### Extrait du texte
A deux ans (2012) d’une échéance électorale, qui n’a en vérité que peu de sens, (supprimez la fonction de Président de la République, vous verrez qu’il ne se passera... rien !), mais qui est présentée au « bon peuple » comme la quintessence de la démocratie, tout ce que le système dispose de moyens d’information, de faiseurs d’opinions, de piétaille politicienne,... se mobile pour conditionner l’opinion publique.

Il faut qu’à l’échéance fatidique les « esprits » soient disponibles pour ingurgiter les discours où on leur promettra — comme d’habitude - des « lendemains qui chantent ».

LE MAITRE ET LE NEANT

J’appelle — ici - néant, tout ce qui est en dehors de la quotidienneté, c’est-à -dire de ce qui fait l’essentiel de la vie de tout un chacun.

Les maîtres, comme la monnaie, se fabriquent ex nihilo, à partir de rien. Ce ne sont que de pur produits bureaucratiques qui n’ont qu’une seule fonction : assurer la pérennité du système.

Exemple : depuis des mois, on nous présente l’actuel Président du Fond Monétaire International, comme le « candidat alternatif » au pouvoir actuel en France, quasiment le futur président de la République. Mais qui « on » ?

Avez-vous entendu parler de lui dans les bureaux, les ateliers, les champs, les marchés,... ? Bref partout où les gens, comme vous et moi, vivent. Non certainement pas. En fait tout le monde s’en fout. Pourtant c’est cette question — comme beaucoup d’autres mineures, inessentielles et à mille lieux de nos préoccupations — qui défraient les chroniques radiophoniques, les chaînes de télé, les magazines « politico-pipeuls ». Un véritable produit préfabriqué nous est imposé par de multiples canaux, interférents avec des questions, elles essentielles, qui sont passées à la trappe.

Cet exemple démontre deux choses :

- cette élection appartient à un cercle restreint qui échappe largement aux citoyens,... elle se conçoit dans des sphères étrangères à la « vraie vie » ;

- le « produit proposé », largement élaboré dans le cadre du système marchand, est totalement étranger aux préoccupations du citoyen Lambda - pur produit de l’alliance politique-finance, il est le vecteur idéal pour le système.

L’intérêt d’une telle méthode c’est qu’elle assure que les choses ne changeront pas. Le « produit proposé » appartient au sérail des décideurs, des nantis, des parasites — milieu qui n’hésite pas à se qualifier abusivement d’ « élite » (?) - milieu dans lequel ils/elles sont tous interchangeables.

### Données d'étude
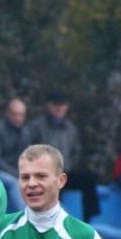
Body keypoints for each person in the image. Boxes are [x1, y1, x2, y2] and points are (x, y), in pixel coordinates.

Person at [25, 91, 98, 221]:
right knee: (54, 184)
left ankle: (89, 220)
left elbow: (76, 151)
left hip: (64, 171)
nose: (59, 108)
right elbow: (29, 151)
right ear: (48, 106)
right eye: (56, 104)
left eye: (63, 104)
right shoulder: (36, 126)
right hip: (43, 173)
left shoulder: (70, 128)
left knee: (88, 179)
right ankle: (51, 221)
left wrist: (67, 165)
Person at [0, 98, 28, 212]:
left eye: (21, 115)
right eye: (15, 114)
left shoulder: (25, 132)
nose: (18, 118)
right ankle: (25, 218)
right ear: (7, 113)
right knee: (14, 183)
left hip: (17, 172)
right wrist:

### Consigne 1
D'après le texte sur l'élection présidentielle, pourquoi la méthode du « produit proposé » assure-t-elle que les choses ne changeront pas ? Répondez en une à trois phrases.
### Consigne 2
Rédigez la suite du texte sur l'élection présidentielle, à partir de sa dernière phrase.

### Réponse 1
Le « produit proposé » appartient au sérail des décideurs, des nantis et des parasites, un milieu qui se qualifie abusivement d'« élite ». Dans ce milieu, ils sont tous interchangeables.

### Réponse 2
Tout ce que ce système dégénéré a de parasites, profiteurs, courtisans,... concours à capter notre attention, non pas sur ce qui est essentiel pour notre vie présente et future, mais ce qui est essentiel pour sa propre survie à lui.... Et comme nous sommes, en principe, dans un système dit « démocratique », il faut conditionner celles et ceux qui, croyant exercer un pouvoir, vont légitimer, celle ou celui qui va continuer à les exploiter.... Et ça marche depuis prés de deux siècles.

Reste pourtant à « vendre » le produit.

L’OPERATION MARKETING

Vendre le produit est l’affaire des partis politiques et des médias.

Le conditionnement se poursuit depuis des mois,... il n’est pas près de se terminer.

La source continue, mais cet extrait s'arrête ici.